De hecho, acababa de oler en esa mujer el aroma de los de su especie.
Era raro que ella mostrara un lado tan débil y solitario.
«¿Qué había de tan solitario en su vida?».
«El mayor problema de un id*ota enamorado es que hay demasiados muros y no sabe cuál derribar primero».
—¿Ruoqing?
¡Ruoqing, qué te pasa!
De repente sonó un grito.
Todos miraron inmediatamente hacia la tienda de Shen Ruoqing.

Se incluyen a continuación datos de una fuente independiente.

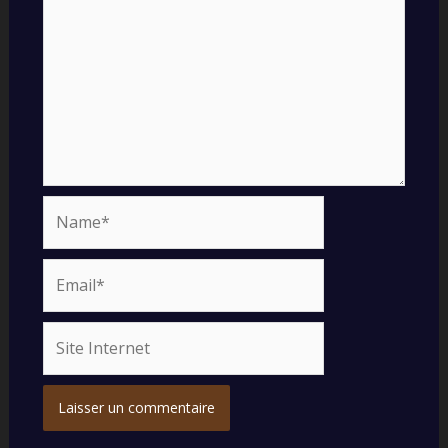
Name*
Email*
Site
Internet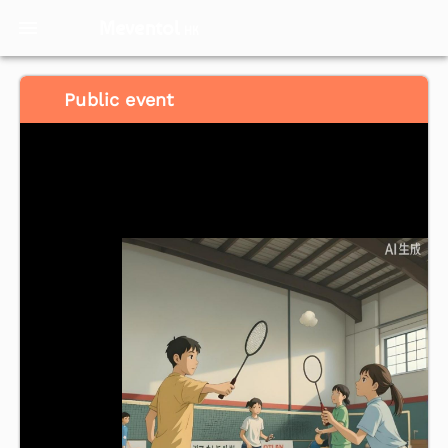
Meventol
HK
Public event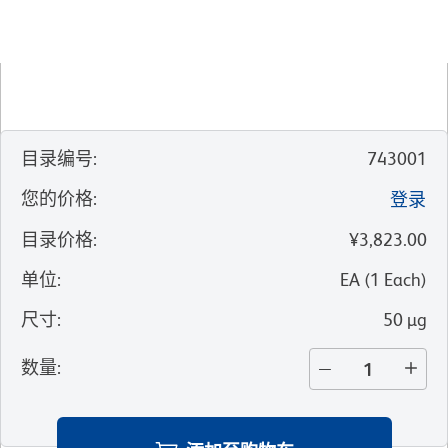
目录编号
:
743001
您的价格
:
登录
目录价格
:
¥3,823.00
单位
:
EA
(
1
Each
)
尺寸
:
50 µg
数量
: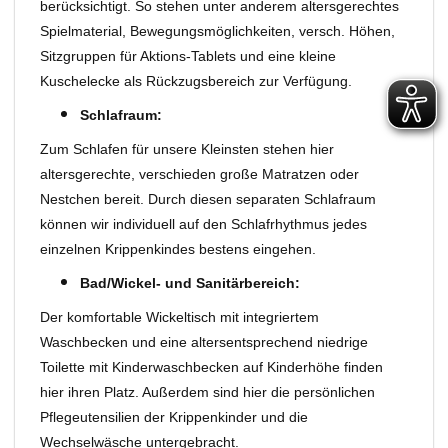
berücksichtigt. So stehen unter anderem altersgerechtes
Spielmaterial, Bewegungsmöglichkeiten, versch. Höhen,
Sitzgruppen für Aktions-Tablets und eine kleine
Kuschelecke als Rückzugsbereich zur Verfügung.
Schlafraum:
Zum Schlafen für unsere Kleinsten stehen hier
altersgerechte, verschieden große Matratzen oder
Nestchen bereit. Durch diesen separaten Schlafraum
können wir individuell auf den Schlafrhythmus jedes
einzelnen Krippenkindes bestens eingehen.
Bad/Wickel- und Sanitärbereich:
Der komfortable Wickeltisch mit integriertem
Waschbecken und eine altersentsprechend niedrige
Toilette mit Kinderwaschbecken auf Kinderhöhe finden
hier ihren Platz. Außerdem sind hier die persönlichen
Pflegeutensilien der Krippenkinder und die
Wechselwäsche untergebracht.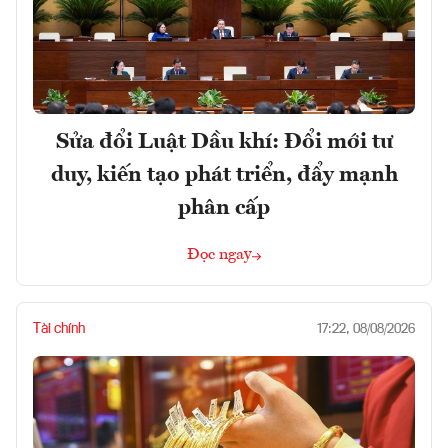
Sửa đổi Luật Dầu khí: Đổi mới tư
duy, kiến tạo phát triển, đẩy mạnh
phân cấp
Đọc ngay
Tài chính
17:22, 08/08/2026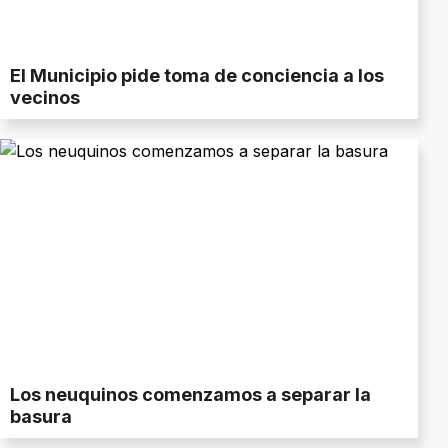
El Municipio pide toma de conciencia a los
vecinos
Los neuquinos comenzamos a separar la
basura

Vieron cómo sacaban a Shen Ruoqing.
Echaba espuma por la boca y se retorcía.
Parecía que sufría mucho dolor.
[¿¡Qué está pasando?!]
[¡Joder!
¿Qué está pasando?
Esto es una locura, no hagáis el guion cada vez más extravagante, ¿vale?]
[¡Parece una intoxicación alimentaria!]
[No habrá un asesinato tan pronto en esta temporada, ¿verdad?]
[¿¡¿No me digas???]
[Alucinante.
¡Cerraos la boca si no sabéis ni hablar!]
Cundió el pánico.
Después de que Shen Ruoqing vomitara, su mirada estaba perdida.
Aturdida, miró en dirección a Su Feifei.
Todos estaban ocupados excepto Su Feifei, que estaba sentada, firme como una montaña.
Sus fríos ojos la miraban fijamente sin ninguna alteración.
«¡Ha sido ella!».
El pecho de Shen Ruoqing subía y bajaba mientras pensaba en el agua de la tarde y en la serpiente que apareció de repente.
«¡Su Feifei debió de cambiarla cuando estaba distraída!».